The Opinions encourage the use of private investment to support the conversion process, especially by large State-owned enterprises. Publishers, in particular cross-regional businesses, that have satisfied all relevant requirements, are strongly encouraged to raise funds through public listings. The Opinions also set forth the goal of building, with government support, six or seven publishers in 3-5 years that have projected total assets and turnover exceeding ten billion yuan.

(3) Guiding the development of non-State-owned press and publishing studios and increasing publishing productivity

The Opinions recognize non-State-owned press and publishing studios as a boost to China’s cultural industries as a whole, and encourage their development in various forms in accordance with current regulations. The Opinions encourage non-State-owned publishing companies to cooperate with State-owned companies via capital investment and project cooperation.

(4) Deepening external exchanges and actively exploring the overseas market

The Opinions encourage domestic publishers to develop in overseas markets, including Hong Kong and Macao, by sole investment, joint venture, and/or cooperation.

Publishing Industry: History of Recent Reforms

In 2004, Chinese government authorities began initiating reform of the press and publication industries aimed at converting publishing agencies into for-profit enterprises and increasing private investment in the industry as a whole.
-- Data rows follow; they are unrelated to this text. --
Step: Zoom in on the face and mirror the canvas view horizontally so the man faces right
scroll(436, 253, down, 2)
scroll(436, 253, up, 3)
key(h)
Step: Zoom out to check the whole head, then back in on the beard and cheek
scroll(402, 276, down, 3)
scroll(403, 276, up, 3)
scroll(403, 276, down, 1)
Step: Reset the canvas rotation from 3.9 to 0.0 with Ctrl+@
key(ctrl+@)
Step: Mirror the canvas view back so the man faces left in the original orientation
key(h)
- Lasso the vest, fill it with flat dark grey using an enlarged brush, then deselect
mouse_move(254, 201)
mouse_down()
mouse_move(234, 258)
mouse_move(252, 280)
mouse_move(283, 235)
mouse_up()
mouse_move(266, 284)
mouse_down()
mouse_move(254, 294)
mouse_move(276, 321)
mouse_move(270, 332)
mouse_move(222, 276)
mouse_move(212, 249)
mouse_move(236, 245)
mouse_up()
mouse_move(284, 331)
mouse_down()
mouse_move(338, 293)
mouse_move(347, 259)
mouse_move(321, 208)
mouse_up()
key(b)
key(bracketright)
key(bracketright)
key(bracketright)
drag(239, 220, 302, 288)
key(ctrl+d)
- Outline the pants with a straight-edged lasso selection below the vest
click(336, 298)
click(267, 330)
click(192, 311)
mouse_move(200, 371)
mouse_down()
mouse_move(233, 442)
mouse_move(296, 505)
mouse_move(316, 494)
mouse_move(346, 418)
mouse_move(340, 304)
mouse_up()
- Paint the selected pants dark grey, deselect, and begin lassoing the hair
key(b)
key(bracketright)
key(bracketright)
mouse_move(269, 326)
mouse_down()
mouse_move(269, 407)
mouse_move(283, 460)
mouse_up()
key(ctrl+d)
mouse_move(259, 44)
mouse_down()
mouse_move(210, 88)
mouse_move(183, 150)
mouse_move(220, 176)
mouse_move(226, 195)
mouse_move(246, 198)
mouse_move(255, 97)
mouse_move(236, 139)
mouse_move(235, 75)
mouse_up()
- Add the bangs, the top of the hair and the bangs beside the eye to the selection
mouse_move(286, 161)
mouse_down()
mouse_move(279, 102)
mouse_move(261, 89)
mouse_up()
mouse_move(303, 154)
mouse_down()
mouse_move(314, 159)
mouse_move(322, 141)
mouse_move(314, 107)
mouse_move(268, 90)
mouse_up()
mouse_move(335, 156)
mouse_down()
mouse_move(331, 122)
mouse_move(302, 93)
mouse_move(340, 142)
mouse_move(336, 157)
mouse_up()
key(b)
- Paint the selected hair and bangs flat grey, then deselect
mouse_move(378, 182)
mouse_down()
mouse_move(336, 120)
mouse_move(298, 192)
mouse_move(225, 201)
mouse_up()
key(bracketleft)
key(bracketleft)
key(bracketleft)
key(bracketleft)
Among the then existing 527 state-run publishing houses, only People’s Publishing House was to remain public while all other publishers were to be converted into for-profit enterprises.

In April 2005, the State Council issued “Several Decisions Regarding Non-publicly-owned Capital Investments in Cultural Industries”, which officially permitted non-publicly-owned capital investment in the cultural industries field, including investment into the publishing industry.

In October 2008, the State Council released guidelines related to the conversion of cultural for-profit institutions into enterprises and the support of cultural enterprises.

In 2008, GAPP, the Propaganda Department of the CPC Central Committee, and the Ministry of Finance released the “Notice on State-owned Asset Management in the Process of the Transformation and Restructuring of a Central Publisher,” aimed at preserving the value of State-owned assets invested in national-level publishers during the restructuring process.

In early 2009, the Chinese central government released its “Stimulation Plan for Cultural Industries,” indicating the government’s intent to develop cultural industries over a two to three year time span. As such, emphasis will be placed on fostering key cultural enterprises, planning public listings of cultural enterprises, and establishing bases for cultural industries. In July 2009, the Stimulation Plan was approved in principle by the State Council.

In March 2009, Liu Binjie, head of GAPP, revealed that a graded evaluation system would be applied to Chinese media agencies based on economic profitability, with less competitive media enterprises merging with larger groups. At present, more than 10 newspaper groups are preparing for public listings, with a total of 49 newspaper groups expected to gradually be listed.

Beijing Publishing House Group Restructured

Beijing Publishing Group Co., Ltd. (BPG), established on May 28, 2009, was formed by the restructuring of the Beijing Publishing House Group (BPHG) from an institutional organization into an enterprise. BPG was incorporated under the Company Law as a wholly state-owned company with the Beijing government as the sole shareholder. As part of the restructuring, BPHG was deregistered as a legal entity. A total of 28 publishing houses have now undergone reclassification from public institutions into for-profit corporations. Future plans call for only 4 public publishing institutions to remain under the ministry-level supervision, with the remaining 148 publishing entities all slated for enterprise reform.